## GOAL OF THE EXERCISE
Reproduce every line of the listing below word for word, keeping the original line breaks, spelling, and punctuation.

## DATA PROVIDED
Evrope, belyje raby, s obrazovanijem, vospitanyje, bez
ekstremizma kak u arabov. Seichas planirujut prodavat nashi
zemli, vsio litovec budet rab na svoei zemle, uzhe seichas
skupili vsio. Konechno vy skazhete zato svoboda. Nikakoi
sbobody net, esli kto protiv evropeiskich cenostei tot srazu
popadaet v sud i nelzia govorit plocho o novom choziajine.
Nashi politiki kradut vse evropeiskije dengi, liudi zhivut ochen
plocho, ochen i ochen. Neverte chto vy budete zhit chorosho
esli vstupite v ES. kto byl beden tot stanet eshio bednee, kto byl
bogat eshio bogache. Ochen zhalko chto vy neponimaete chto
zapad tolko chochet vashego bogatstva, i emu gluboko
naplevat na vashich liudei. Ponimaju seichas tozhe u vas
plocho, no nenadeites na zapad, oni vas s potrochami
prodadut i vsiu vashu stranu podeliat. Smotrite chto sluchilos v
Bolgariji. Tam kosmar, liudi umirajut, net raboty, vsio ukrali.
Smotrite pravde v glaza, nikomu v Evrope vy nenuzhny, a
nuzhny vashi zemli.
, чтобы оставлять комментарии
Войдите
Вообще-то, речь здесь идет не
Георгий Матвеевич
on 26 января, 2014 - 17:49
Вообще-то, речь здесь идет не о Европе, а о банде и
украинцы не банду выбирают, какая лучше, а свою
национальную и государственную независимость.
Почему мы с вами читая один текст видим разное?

## FINISHED EXERCISE
Evrope, belyje raby, s obrazovanijem, vospitanyje, bez
ekstremizma kak u arabov. Seichas planirujut prodavat nashi
zemli, vsio litovec budet rab na svoei zemle, uzhe seichas
skupili vsio. Konechno vy skazhete zato svoboda. Nikakoi
sbobody net, esli kto protiv evropeiskich cenostei tot srazu
popadaet v sud i nelzia govorit plocho o novom choziajine.
Nashi politiki kradut vse evropeiskije dengi, liudi zhivut ochen
plocho, ochen i ochen. Neverte chto vy budete zhit chorosho
esli vstupite v ES. kto byl beden tot stanet eshio bednee, kto byl
bogat eshio bogache. Ochen zhalko chto vy neponimaete chto
zapad tolko chochet vashego bogatstva, i emu gluboko
naplevat na vashich liudei. Ponimaju seichas tozhe u vas
plocho, no nenadeites na zapad, oni vas s potrochami
prodadut i vsiu vashu stranu podeliat. Smotrite chto sluchilos v
Bolgariji. Tam kosmar, liudi umirajut, net raboty, vsio ukrali.
Smotrite pravde v glaza, nikomu v Evrope vy nenuzhny, a
nuzhny vashi zemli.
, чтобы оставлять комментарии
Войдите
Вообще-то, речь здесь идет не
Георгий Матвеевич
on 26 января, 2014 - 17:49
Вообще-то, речь здесь идет не о Европе, а о банде и
украинцы не банду выбирают, какая лучше, а свою
национальную и государственную независимость.
Почему мы с вами читая один текст видим разное?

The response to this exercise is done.